===== EXTRACTED ENTRIES

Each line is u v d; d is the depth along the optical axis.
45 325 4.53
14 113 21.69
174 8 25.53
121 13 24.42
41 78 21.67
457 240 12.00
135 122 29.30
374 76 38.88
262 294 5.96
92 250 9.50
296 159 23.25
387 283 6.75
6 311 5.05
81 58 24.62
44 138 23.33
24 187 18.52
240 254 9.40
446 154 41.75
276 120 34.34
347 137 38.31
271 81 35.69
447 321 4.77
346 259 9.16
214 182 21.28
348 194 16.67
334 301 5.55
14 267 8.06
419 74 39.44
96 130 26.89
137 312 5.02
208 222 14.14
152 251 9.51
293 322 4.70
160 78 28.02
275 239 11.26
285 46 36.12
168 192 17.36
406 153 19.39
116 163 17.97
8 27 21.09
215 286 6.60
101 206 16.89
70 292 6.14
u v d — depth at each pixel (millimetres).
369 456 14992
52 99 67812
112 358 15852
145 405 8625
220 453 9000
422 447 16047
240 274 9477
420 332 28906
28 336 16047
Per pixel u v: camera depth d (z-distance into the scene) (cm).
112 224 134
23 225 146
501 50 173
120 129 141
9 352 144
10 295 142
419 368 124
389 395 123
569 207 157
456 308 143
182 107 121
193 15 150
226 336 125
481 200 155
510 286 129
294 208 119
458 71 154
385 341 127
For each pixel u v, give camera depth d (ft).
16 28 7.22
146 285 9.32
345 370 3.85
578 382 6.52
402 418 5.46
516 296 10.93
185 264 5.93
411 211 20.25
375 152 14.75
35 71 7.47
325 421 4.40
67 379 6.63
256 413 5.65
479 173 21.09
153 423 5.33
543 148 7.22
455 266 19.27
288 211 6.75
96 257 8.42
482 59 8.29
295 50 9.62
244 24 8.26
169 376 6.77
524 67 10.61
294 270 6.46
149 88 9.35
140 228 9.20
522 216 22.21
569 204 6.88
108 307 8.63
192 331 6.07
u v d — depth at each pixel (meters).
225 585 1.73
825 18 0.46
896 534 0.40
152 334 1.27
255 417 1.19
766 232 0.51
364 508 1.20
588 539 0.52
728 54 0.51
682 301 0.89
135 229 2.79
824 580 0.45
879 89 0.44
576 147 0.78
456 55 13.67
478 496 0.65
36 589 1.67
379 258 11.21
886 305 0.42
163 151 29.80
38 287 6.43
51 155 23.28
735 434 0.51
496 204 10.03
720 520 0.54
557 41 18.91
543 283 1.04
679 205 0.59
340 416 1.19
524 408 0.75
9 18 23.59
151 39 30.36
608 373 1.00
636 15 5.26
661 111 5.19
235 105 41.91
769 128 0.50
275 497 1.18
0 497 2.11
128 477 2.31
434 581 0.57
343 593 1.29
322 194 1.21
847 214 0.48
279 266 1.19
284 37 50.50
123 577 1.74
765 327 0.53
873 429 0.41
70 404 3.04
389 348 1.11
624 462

==========

What are the lines of the data above that include the string "pixel"? Copy them.

u v d — depth at each pixel (millimetres).
Per pixel u v: camera depth d (z-distance into the scene) (cm).
For each pixel u v, give camera depth d (ft).
u v d — depth at each pixel (meters).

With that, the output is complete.